[HOW TO COMPLETE THIS TASK]
Write every line below out again, exactly as given, but leave out the pictures.

Collected data
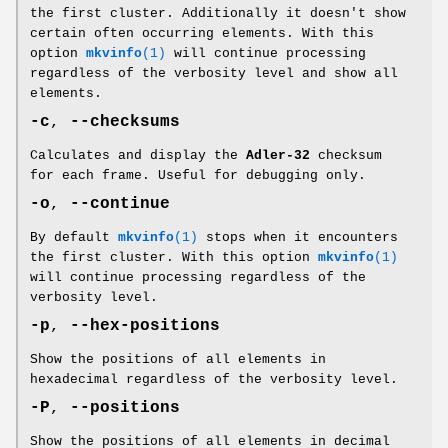
the first cluster. Additionally it doesn't show
certain often occurring elements. With this
option
mkvinfo
(1)
will continue processing
regardless of the verbosity level and show all
elements.
-c
,
--checksums
Calculates and display the
Adler-32
checksum
for each frame. Useful for debugging only.
-o
,
--continue
By default
mkvinfo
(1)
stops when it encounters
the first cluster. With this option
mkvinfo
(1)
will continue processing regardless of the
verbosity level.
-p
,
--hex-positions
Show the positions of all elements in
hexadecimal regardless of the verbosity level.
-P
,
--positions
Show the positions of all elements in decimal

[ANSWER TO THIS EXERCISE]
the first cluster. Additionally it doesn't show
certain often occurring elements. With this
option
mkvinfo
(1)
will continue processing
regardless of the verbosity level and show all
elements.
-c
,
--checksums
Calculates and display the
Adler-32
checksum
for each frame. Useful for debugging only.
-o
,
--continue
By default
mkvinfo
(1)
stops when it encounters
the first cluster. With this option
mkvinfo
(1)
will continue processing regardless of the
verbosity level.
-p
,
--hex-positions
Show the positions of all elements in
hexadecimal regardless of the verbosity level.
-P
,
--positions
Show the positions of all elements in decimal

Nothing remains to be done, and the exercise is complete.